━━━━━ Record extracts
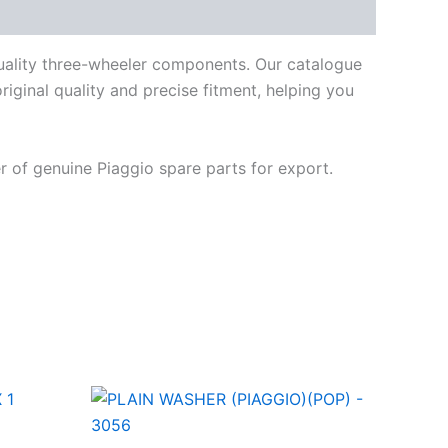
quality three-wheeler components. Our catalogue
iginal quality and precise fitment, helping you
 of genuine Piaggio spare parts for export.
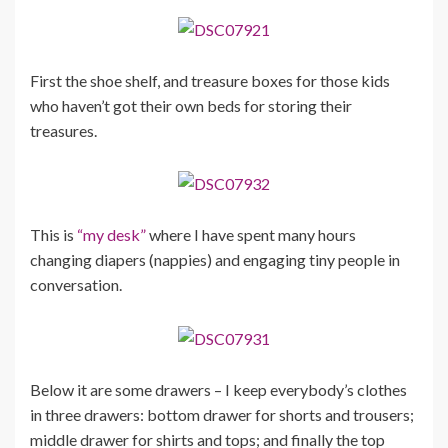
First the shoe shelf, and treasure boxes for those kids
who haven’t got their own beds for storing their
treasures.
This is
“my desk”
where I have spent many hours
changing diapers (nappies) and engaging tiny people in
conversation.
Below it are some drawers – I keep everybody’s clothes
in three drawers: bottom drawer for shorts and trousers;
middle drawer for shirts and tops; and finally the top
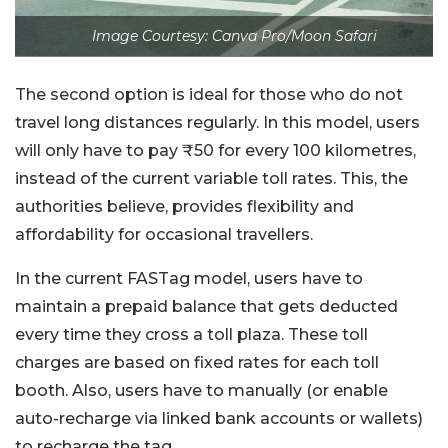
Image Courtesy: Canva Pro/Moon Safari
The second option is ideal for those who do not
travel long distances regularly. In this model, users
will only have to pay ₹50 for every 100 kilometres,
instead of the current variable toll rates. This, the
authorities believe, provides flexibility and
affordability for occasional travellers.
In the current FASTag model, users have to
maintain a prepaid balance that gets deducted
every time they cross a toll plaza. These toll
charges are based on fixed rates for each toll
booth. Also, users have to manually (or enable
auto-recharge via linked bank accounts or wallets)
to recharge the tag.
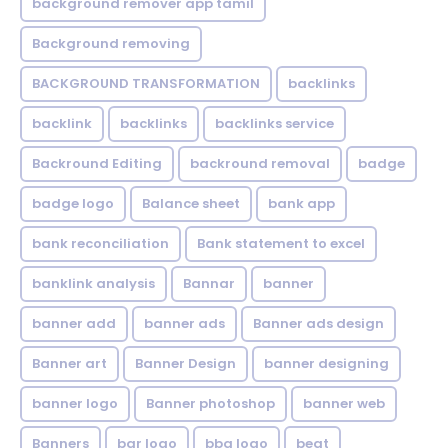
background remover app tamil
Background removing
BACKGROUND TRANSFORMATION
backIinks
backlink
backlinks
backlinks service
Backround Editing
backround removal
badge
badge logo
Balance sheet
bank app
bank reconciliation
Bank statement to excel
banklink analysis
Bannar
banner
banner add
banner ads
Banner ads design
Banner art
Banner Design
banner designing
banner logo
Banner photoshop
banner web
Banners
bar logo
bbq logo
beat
━━━━━━━━━━
## What this task involves
Give back exactly the run of lines that opens the material above and ends at the line with "where I have spent many hours". Omit the pictures.

## Response box
quality three-wheeler components. Our catalogue
iginal quality and precise fitment, helping you
 of genuine Piaggio spare parts for export.
First the shoe shelf, and treasure boxes for those kids
who haven’t got their own beds for storing their
treasures.
This is
“my desk”
where I have spent many hours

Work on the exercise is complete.